The move aimed at tightening regulations on residential investor’s ability to participate in foreign ICOs and cryptocurrencies, as they believe there is still substantial risk in doing so.
The ban and overall much stricter stance by China- which is an effective blanket ban on all activities relating to cryptocurrencies- intends to slow down the involvement into the ICO and digital currency trading frenzy that had engulfed the Chinese population. The hysteria caused among retail investors resulted in massive price volatility and increased levels of fraud, a significant point of concern for regulators whose political credibility bases on social stability.
After reports of the firewall ban, advertisements have ceased on Baidu and Weibo, two of China largest search engine and social media platforms.
Wayne Cao, a founder of a company which offered 10 billion tokens in an ICO, says “the tighter regulation from the PBOC will most certainly impact the cryptocurrency industry.”
“Most of the Chinese ICO projects are invested in by Chinese investors. So if they are blocked, the whole cryptocurrency market will be dragged down.”
Up until this ban, new offerings had pegged to established cryptocurrencies such as Bitcoin, and this allowed public retail investment through ICOs, with the requirement of having existing digital wallets available. The coins would subsequently then be traded on foreign exchange websites, with broader participation after ICOs were completed.
China had already banned ICOs and cryptocurrency exchanges in September, but trading by individuals continued to remain a cloudy point of contention with numerous businessmen relocating to Japan or Hong Kong, while still retaining the ability to acquire funds from mainland investors.
Further Banning of All Crypto Related Accounts and Events
Continuing the Chinese government’s crusade against all things crypto related, it was announced in August; officials had shut down some blockchain related news accounts on the WeChat social app, and also forbid hotels in downtown Beijing from hosting promotional events relating to cryptocurrency in a refreshed clampdown on all digital asset activities.

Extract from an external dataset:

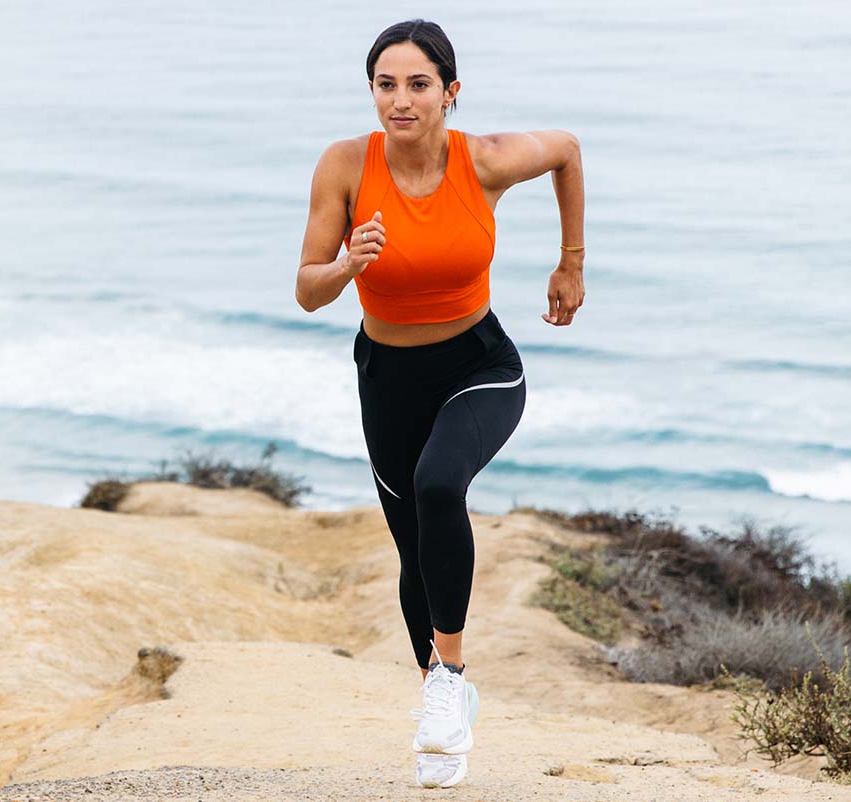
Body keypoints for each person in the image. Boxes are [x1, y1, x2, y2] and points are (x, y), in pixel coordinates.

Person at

A document released by the Chaoyang District government in Beijing shows the ordering to close offices and hotels from carrying out crypto related events by the local financial authorities and police.
Numerous blockchain and cryptocurrency orientated online media publications discovered that their official public accounts on WeChat were blocked due to violations of new regulations from the Cyberspace Administration of China, which demand content providers within chat apps be compliant with national interests and public orders.
Blockchain media outlets played an essential role in providing specific, timely information regarding cryptocurrency prices and reviews on blockchain-related projects, despite the on-going cryptocurrency ban. Like the majority of Chinese news services, these platforms fundamentally required WeChat to engage with audiences outside of their apps and websites. Some of the most popular blockchain news platforms such as Huobi News and Jinse Caijing were blocked as part of the crackdown.